なので容量の大きい魔法袋は値段が跳ね上がり、それを買うにはモンスターをいっぱい狩らないと、という堂々巡りになる。
フラフラのハイゴブリンをしっかりと殺して討伐部位を切り、魔核を取り出した。
その後もイヌサフラン等色々と試したが、後遺症が治ってるのか、そもそも後遺症が出てるのかが分からない問題が出てきた。
(カエンタケとかあればなぁ。後遺症は植物よりキノコだけど、キノコの見分け方とか無理だって叔父さん言ってたし。生椎茸すら似てても危ないから野生のキノコは食うなって言ってた……)
『マスター、戻って生きてたらでやがりますけど、アレに飲ませたらどうでやがりすか?または毒性をいじらずに、発症時間を伸ばして後遺症に割り振るとか』
(うーん。正直アイツらの顔見たくないなぁ。カスタムを変に使うと普通とは違うことなりそうだけど、タエコが言うなら使いながらやってみるよ)

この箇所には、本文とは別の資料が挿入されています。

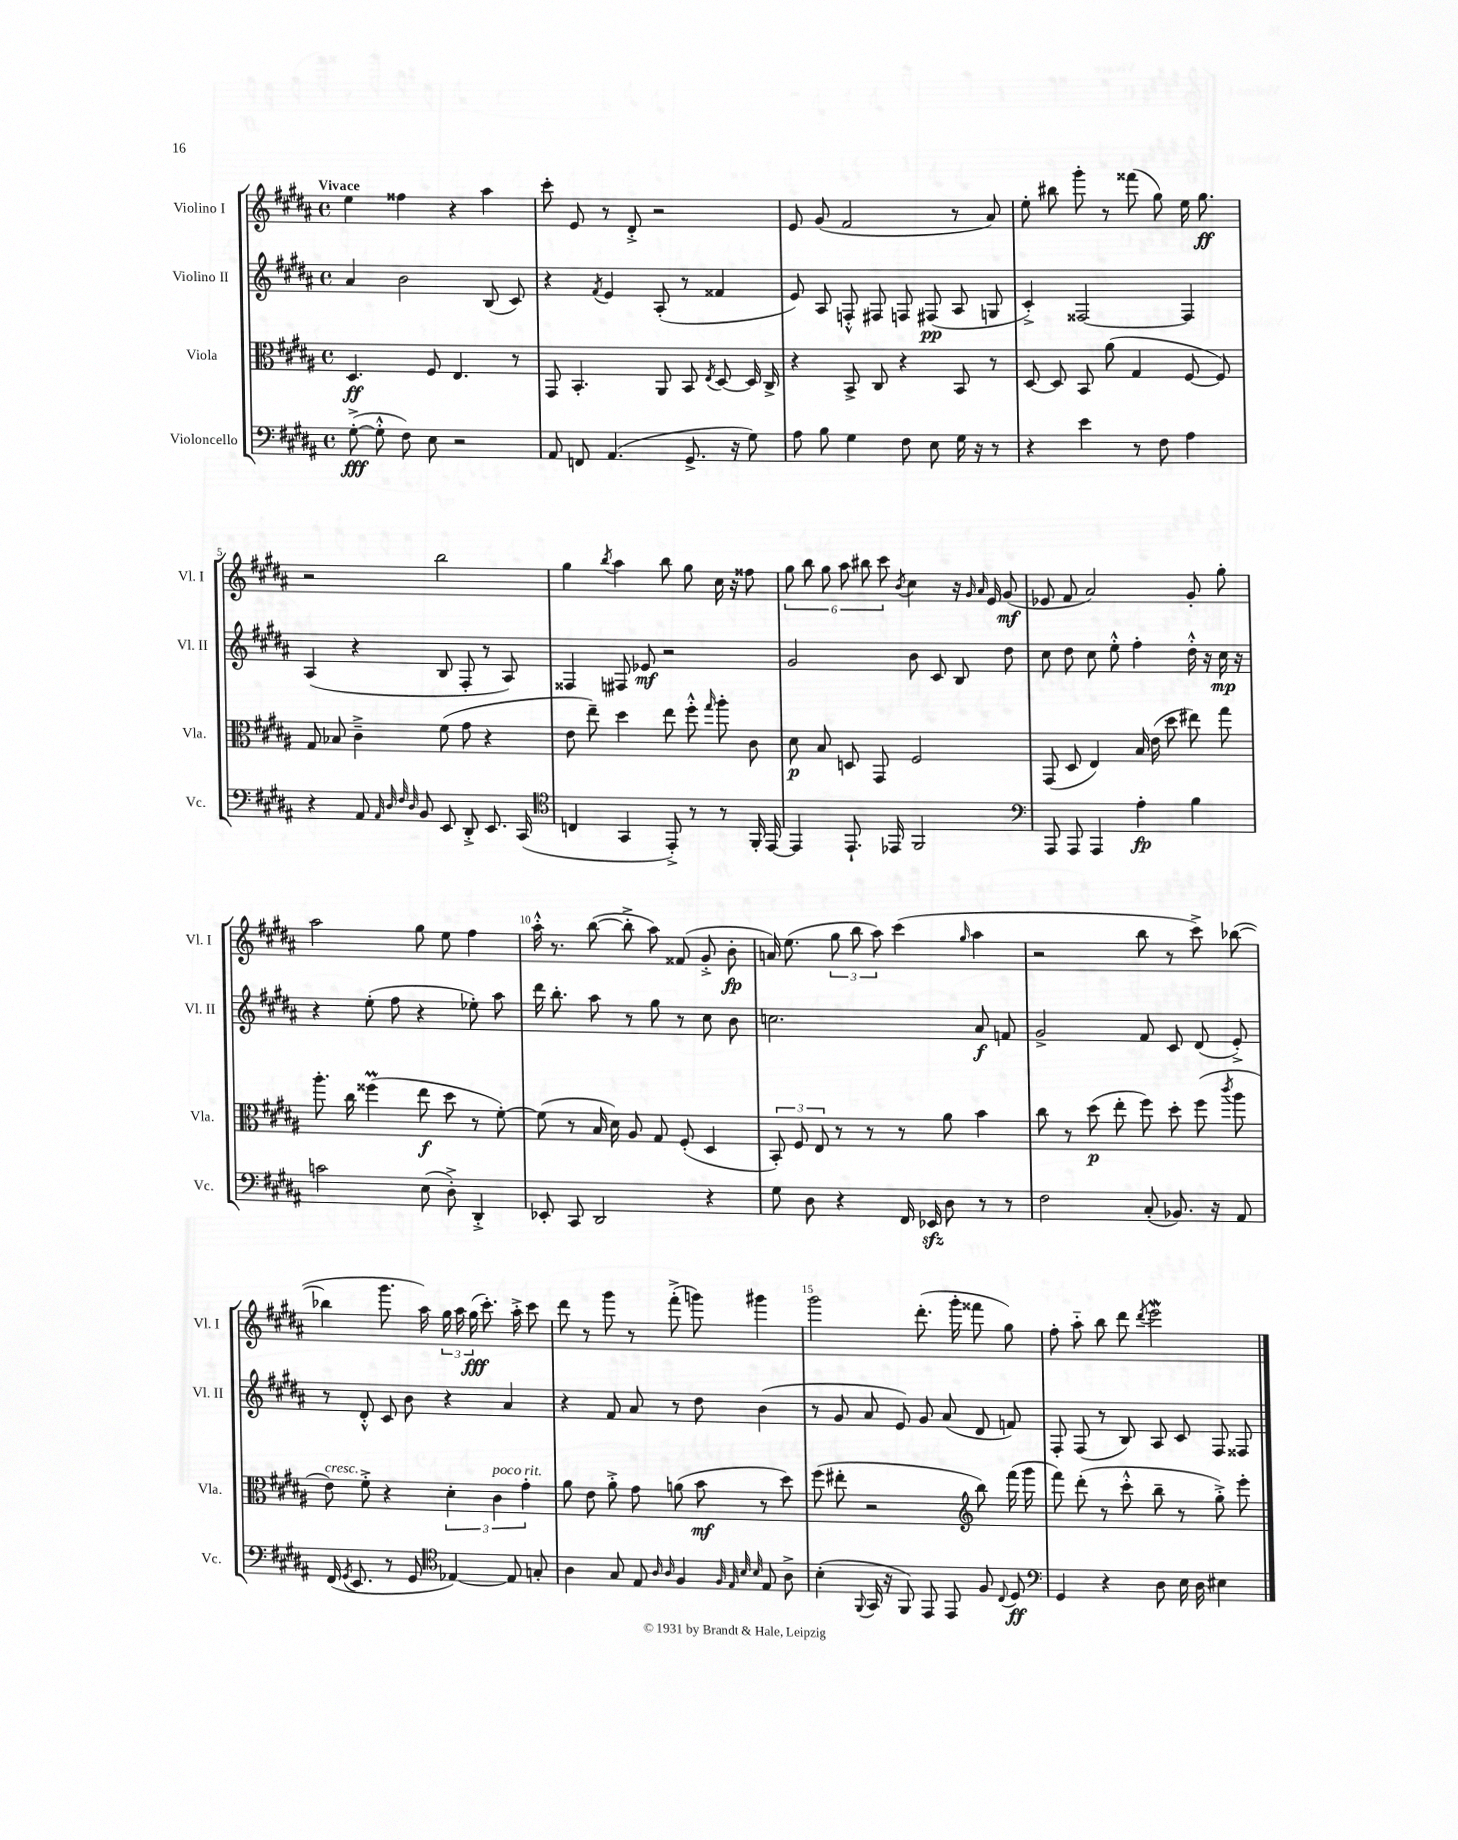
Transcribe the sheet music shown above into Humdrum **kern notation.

**kern	**kern	**kern	**kern
*staff4	*staff3	*staff2	*staff1
*clefF4	*clefC3	*clefG2	*clefG2
*k[f#c#g#d#a#]	*k[f#c#g#d#a#]	*k[f#c#g#d#a#]	*k[f#c#g#d#a#]
*M4/4	*M4/4	*M4/4	*M4/4
*met(c)	*met(c)	*met(c)	*met(c)
([8G#'^	4.D#	4a#	4ee
8G#'^^]	.	.	.
8F#)	.	2b	4ff##
8E	8F#	.	.
2r	4.E	.	4r
.	.	(8B	4aa#
.	8r	8c#)	.
=	=	=	=
8AA#	8GG#	4r	8ccc#'
8FF	4.BB'	.	8e
.	.	8qf#	.
(4.AA#	.	4e	8r
.	.	.	8d#'^
.	8AA#	(8A#'	2r
8.GG#^	8BB	8r	.
.	8qE	.	.
.	[8D#	4f##	.
16r	.	.	.
8G#)	16D#]	.	.
.	16C#^	.	.
=	=	=	=
8A#	4r	8e)	8e
8B	.	8A#	(8g#
4G#	8BB^	8F'^^	2f#
.	8C#	8F#	.
8F#	4r	8F	.
8E	.	(8F#	.
16G#	8BB	8A#	8r
16r	.	.	.
8r	8r	8G	8a#)
=	=	=	=
4r	[8D#	4c#'^)	8ee'
.	8D#]	.	8bb#
4e	8BB	[2F##	8ggg#'
.	(8a#	.	8r
8r	4G#	.	(8fff##
8F#	.	.	8gg#)
4A#	[8F#	4F##]	16ee
.	.	.	8.gg#
.	8F#])	.	.
=	=	=	=
4r	8G#	(4A#	2r
.	8B-	.	.
8AA#	4c#~^	4r	.
32qqAA#	.	.	.
32qqD#	.	.	.
32qqF#	.	.	.
32qqD#	.	.	.
8BB	.	.	.
8EE	(8f#	8B	2bb
8DD#'^	8g#	8F#'	.
8.EE	4r	8r	.
.	.	8A#)	.
(16CC#	.	.	.
=	=	=	=
*clefC4	*	*	*
4C	8e	4F##	4gg#
.	8ee~)	.	.
.	.	.	8qbb
4GG#	4dd#	8F#	4aa#
.	.	8e-	.
8EE'^)	8ee	2r	8bb
8r	8ff#'^^	.	8gg#
.	16qqgg#	.	.
8r	8aa#'	.	16cc#
.	.	.	16r
16FF#'	8c#	.	8ff##
[16EE	.	.	.
=	=	=	=
4EE]	8d#	2g#	12gg#
.	.	.	12bb
.	8B	.	.
.	.	.	12gg#
8.EE`	8D	.	12aa#
.	.	.	12bb#
.	8GG#	.	.
.	.	.	12ccc#
16EE-	.	.	.
.	.	.	8qb
2FF#	2F#	8b	4cc#
.	.	8c#	.
.	.	8B	16r
.	.	.	16qqg#
.	.	.	16qqa#
.	.	.	16e
.	.	8dd#	(8g#
=	=	=	=
*clefF4	*	*	*
8AAA#	(8GG#	8cc#	8e-
8AAA#	8D#	8dd#	8f#
4AAA#	4E)	8cc#	2a#)
.	.	8ee'^^	.
4A#'	16B	4ff#'	.
.	(16e	.	.
.	8dd#	.	.
4B	8ee#)	16dd#'^^	8g#'
.	.	16r	.
.	8gg#	16cc#	8gg#'
.	.	16r	.
=	=	=	=
2c	8.aa#'	4r	2aa#
.	16cc#	.	.
.	(4ff##	(8ee'	.
.	.	8ff#	.
(8E	8ee	4r	8gg#
8D#'^)	8dd#	.	8ee
4DD#'^	8r	8ee-')	4ff#
.	[8f#')	8aa#	.
=	=	=	=
8EE-'	(8f#]	16ddd#	16aa#'^^
.	.	8.bb'	8.r
8CC#	8r	.	.
2DD#	16B	8aa#	([8bb
.	16d#)	.	.
.	8A#	8r	8bb'^]
.	8G#	8gg#	8aa#)
.	(8F#'	8r	(8f##
4r	4D#	8cc#	8g#'^
.	.	8b	8b'
=	=	=	=
8G#	12BB')	2.cc	16a)
.	.	.	(8.ee
.	12F#	.	.
8D#	.	.	.
.	12E	.	.
4r	8r	.	12gg#
.	.	.	12bb
.	8r	.	.
.	.	.	12aa#)
16FF#	8r	.	(4ccc#
16EE-	.	.	.
8D#	8a#	.	.
.	.	.	16qqgg#
8r	4b	8a#	4aa#
8r	.	8f	.
=	=	=	=
2F#	8cc#	2g#^	2r
.	8r	.	.
.	(8dd#	.	.
.	8ee'	.	.
(8C#'	8ff#)	8f#	8bb
8.BB-)	8dd#'	8c#	8r
.	(8ff#	(8d#	8ccc#^)
16r	.	.	.
.	8qccc#	.	.
8AA#	8aa#	8e'^)	([8bb-
=	=	=	=
(16FF#	8e)	8r	4bb-]
8qGG#	.	.	.
8.EE	.	.	.
.	8f#'^	8d#'^^	.
8r	4r	8c#	8.ggg#
8GG#	.	8b	.
.	.	.	16aa#)
*clefC4	*	*	*
[4E-)	6d#'	4r	24gg#
.	.	.	24aa#
.	.	.	(24gg#
.	.	.	8.ccc#')
.	6c#	.	.
8E-]	.	4a#	.
.	.	.	16aa#'^
.	6g#'	.	.
8G'	.	.	8ccc#
=	=	=	=
4A#	8a#	4r	8ddd#
.	8e	.	8r
8G#	8a#'^	8f#	8ggg#
8E	8g#	8a#	8r
16qqA#	.	.	.
16qqA#	.	.	.
4F#	(8a	8r	(8fff#'^
.	8b	8dd#	8ggg)
32qqF#	.	.	.
32qqE	.	.	.
32qqB	.	.	.
32qqB	.	.	.
8E	8r	(4b	4ggg#
8A#^	8dd#)	.	.
=	=	=	=
(4B'	(8ff#	8r	2ggg#
.	8ee#'	8g#	.
8qqFF#	.	.	.
16GG#	2r	8a#	.
16r	.	.	.
8FF#)	.	8e)	.
8EE	.	8g#	(8.ddd#'
8EE	.	(8a#	.
.	.	.	16ggg#'
*	*clefG2	*	*
8F#	8bb)	8d#	8fff##
8qqC#	.	.	.
8D#	(16fff#	8f)	8gg#)
.	16ggg#	.	.
=	=	=	=
*clefF4	*	*	*
4GG#	8fff#)	8F#'	8ff#'
.	(8ddd#'	(8F#	8aa#'~
4r	8r	8r	8bb
.	8ccc#'^^	8B)	8ddd#
.	.	.	8qddd#
8D#	8bb~	8A#	2eee
16E	8r	8c#	.
16D#	.	.	.
4E#	8gg#'^)	8F#	.
.	8eee'	8F##	.
==	==	==	==
*-	*-	*-	*-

普段のタエコならすぐに気が付くのであったが、今日初めて使った能力であり、毒の知識もそんなに持っていなかった上、毒を全身に回らせてる間にそれよりも大事な事があると、ちょっとマジカルファームをしていたのだ。
実はランダウは無意識のうちにカスタムを使っており、手作りした毒消し薬を使用する際、後遺症が治れば安心してモキンに行けるなぁと考えていたので後遺症が出るはずもなかった。